J’inaugurais une nouvelle procédure que j’avais imaginée pour le façonnage d’un pâté aux prunes.
Jusqu’à présent j’utilisais un cercle en inox. Mais il était impossible de le retirer pour la finition au moment crucial où l’on constitue le joint entre le disque de pâte supportant les prunes et le second disque qui les recouvre, car sinon le bourrelet de la soudure empêchait de le remettre en place. Autant dire que le résultat de la manip pendant que le haut de la feuille d’inox me gênait dans l’action du bout des doigts de mes paluches déjà pas si agiles que ça ne me donnait qu’une satisfaction toute relative.
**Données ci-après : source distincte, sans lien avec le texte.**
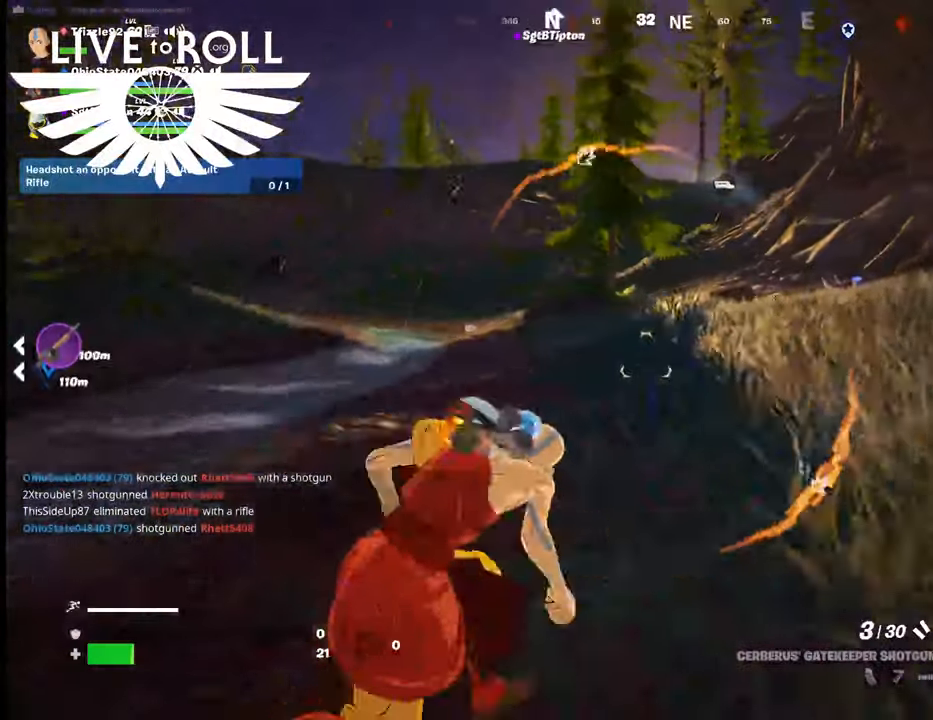
{"buttons": [], "left_stick": "right", "right_stick": "center", "events": []}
Ma solution : le moule à charnière.
Aussi étais-je tout content, après avoir déposé ma pâte brisée au fond d'un tel moule et l’avoir garnie de belles reines-Claude (orthographe de Flaubert…) de la replier sur le dessus avant de trancher l’excédent suivant un cercle un peu plus petit que le diamètre du moule, puis d’écarter le bord du moule en basculant le petit levier : j’avais ainsi libéré l’espace pour pincer à l’aise !
Bon, c’est terminé, ce n’est pas parfait, mais au moins je n’aurai pas ce trottoir pavé de bonnes intentions mais trop brut de coffrage qui cerne de malheureuses reines qui n’en demandaient pas tant…
Je referme l’entourage du moule à manqué qui vient prendre le pâté dans son étau.
Un coup de pinceau de jaune d’œuf battu avec de l’eau, une petite incision en croix pour faire cheminée, et je vais pouvoir enfourner.
Enfer et damnation !!! Je me rends compte subitement que j’ai oublié de saupoudrer de sucre les reine-claudes (orthographe de Colette…). Heureusement, tout n’est pas perdu, petite incision deviendra grande. J’obtiens une fenêtre carrée en soulevant les pans, par laquelle j’introduis le sucre en poudre. Et comme le pâté est dans un moule, je peux incliner dans tous les sens afin de disperser les grains vers le bord - avantage collatéral de ma méthode…
Une quarantaine de minutes plus tard, le pâté sort du four.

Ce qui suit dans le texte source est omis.